The integration of battery storage is also a pivotal factor in Amp’s green hydrogen development, helping to normalize the intermittency of solar and wind generation needed to power hydrogen electrolysis. “Batteries would be one technology to help smooth out the supply of wind at night and solar during the day into a reliable and continuous supply of electricity for downstream hydrogen production,” Dean said. “In addition, we can source nighttime wind through contracts or via the spot market to take advantage of the state’s diurnal wind patterns.”
With plans for ongoing investment in South Australia’s green hydrogen infrastructure and production, the Australian Renewable Energy Agency projects that hydrogen exports could contribute $1.7 billion and 2,800 jobs nationally by 2030.
Another unique feature of the REHSA is the incorporation of Amp Energy’s proprietary digital energy platform, Amp X, which leverages AI and machine learning expertise to deliver real-time autonomous energy management and grid services.
Dean says the energy hub concept provides an ideal opportunity for Amp to demonstrate the benefits of renewable digitalization and hopes to deploy the Amp X platform across the entire portfolio at some point in the future.
“Amp X’s dispatch algorithms can autonomously orchestrate the grid assets that we have, optimizing the solar generation, BESS, and green hydrogen production using algorithms powered by artificial intelligence,” he said. “The capability for assets to autonomously respond to price signals and network constraints will be the next advancement in the energy hub concept. We believe we are in great shape with our Amp X solution to stay at the forefront of this innovation.”
With the announcement of the REHSA, Dean believes Amp will have a template it can use in other energy markets where the company has existing operations. “We’ve proven we can develop assets at scale. Developing the REHSA concept will be something we can replicate in other fast-growth energy transition markets Amp is active in around the world.”

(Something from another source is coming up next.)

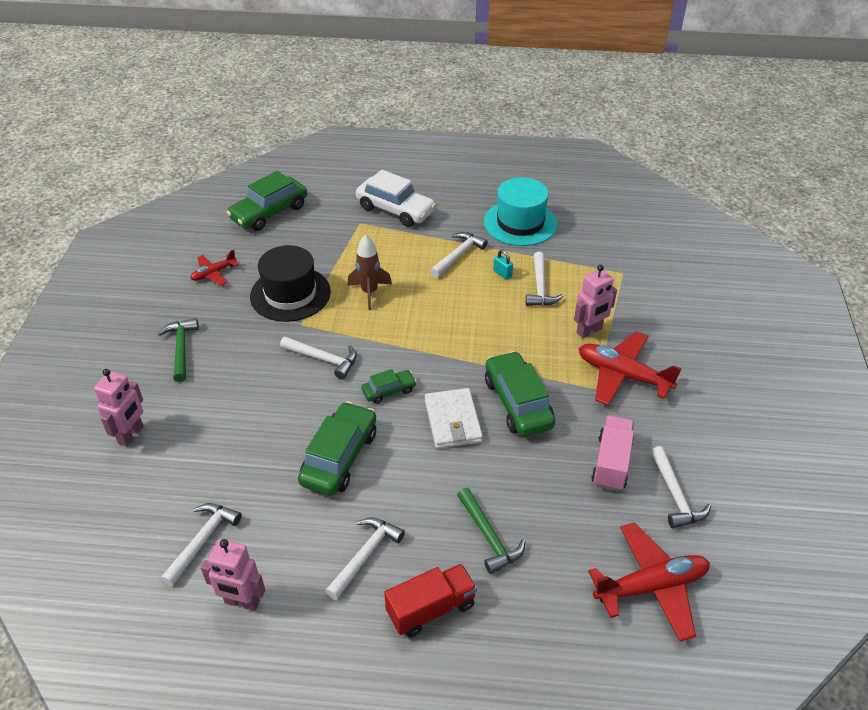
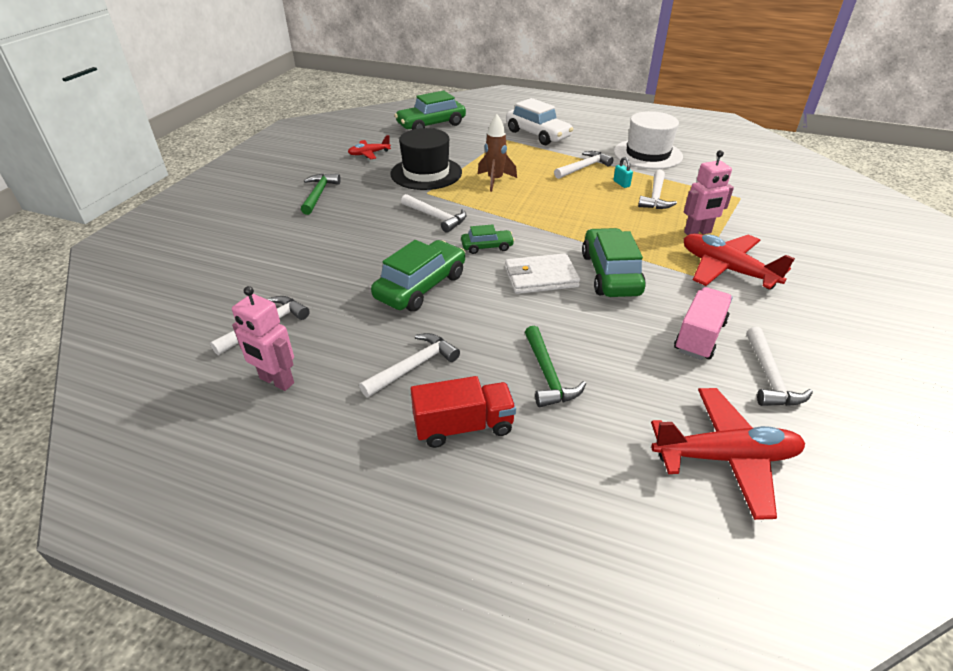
camera: 15 degrees right, 5 degrees down
(131, 435) = (247, 242): pink robot -> none
(453, 421) = (540, 277): white wallet -> white wallet turned 75 degrees clockwise
(520, 223) = (647, 154): turquoise hat -> white hat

And in the midst of Australia’s world-leading shift from fossil fuels to renewable energy, Dean thinks Amp’s pedigree of innovation makes the company well-positioned to contribute to advancing Australia’s energy market to net-zero and beyond. “That’s the heritage of Amp as a company. It’s about taking on complex scenarios and challenging problems in the energy markets and structuring risk-adjusted solutions for these opportunities. I think we’ve proven over the life of the company that we do this very well. Providing structured risk solutions in a fast-changing industry is very much a part of our DNA.”
With the REHSA now formally announced and development work underway, it’s clear that Dean and his team see the portfolio as a key contributor to Australia’s renewable energy future. “Energy markets are dynamic systems, rather than isolated components of generation, network, and transmission. The energy hub concept with integrated generation and BESS, combined with load from downstream hydrogen and ammonia, is a large-scale energy system solution. We believe these energy hubs are an appropriate strategy for markets undergoing the greatest energy transitions, such as South Australia.”

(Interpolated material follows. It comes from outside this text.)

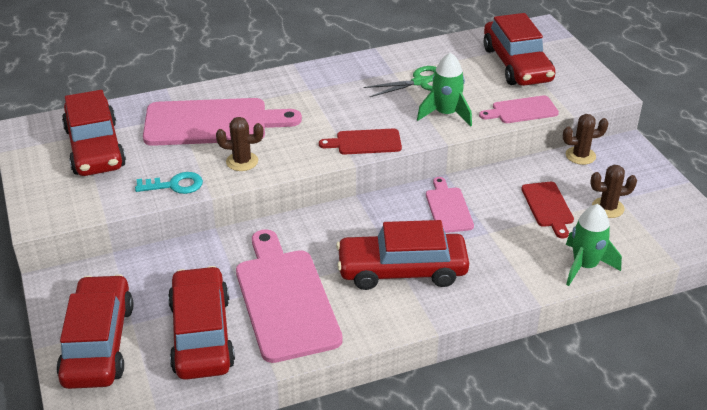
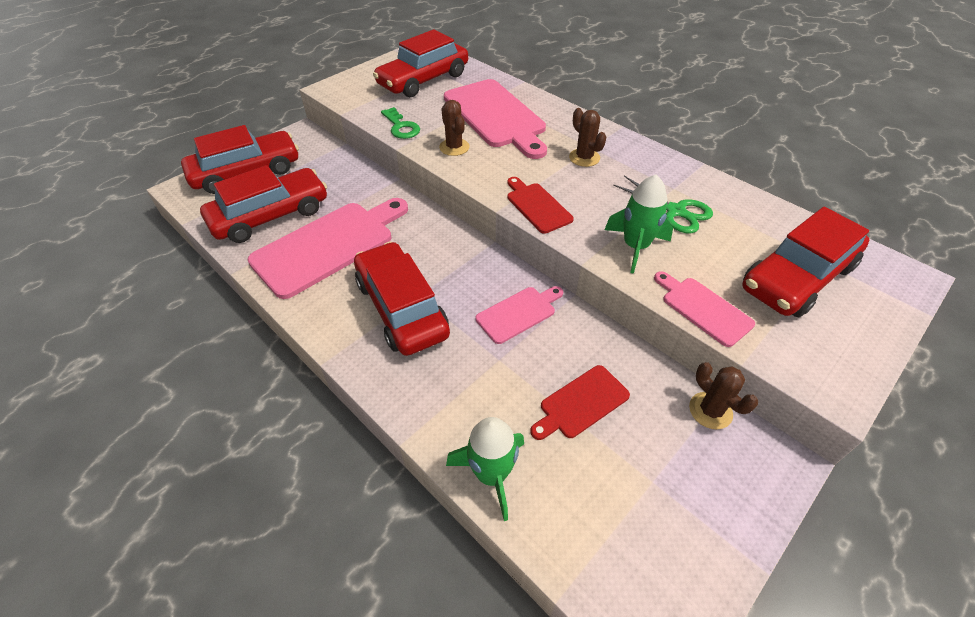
camera: 65 degrees right, 10 degrees up
(175, 185) = (401, 127): turquoise key -> green key
(607, 208) = (624, 471): brown cactus -> brown cactus (584, 158)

Since establishing Amp Australia in 2017, Dean has rapidly expanded his team and believes Amp has all the unique qualities needed to become the country’s leading renewable energy developer and asset owner.
“At our core, Amp excels at structuring commodity risk at large scale, which positions us extremely well to deploy the energy hub concept,” he said. “We’re known as a company of innovators that continually pioneer new opportunities, and that’s exactly where we are headed in South Australia right now.”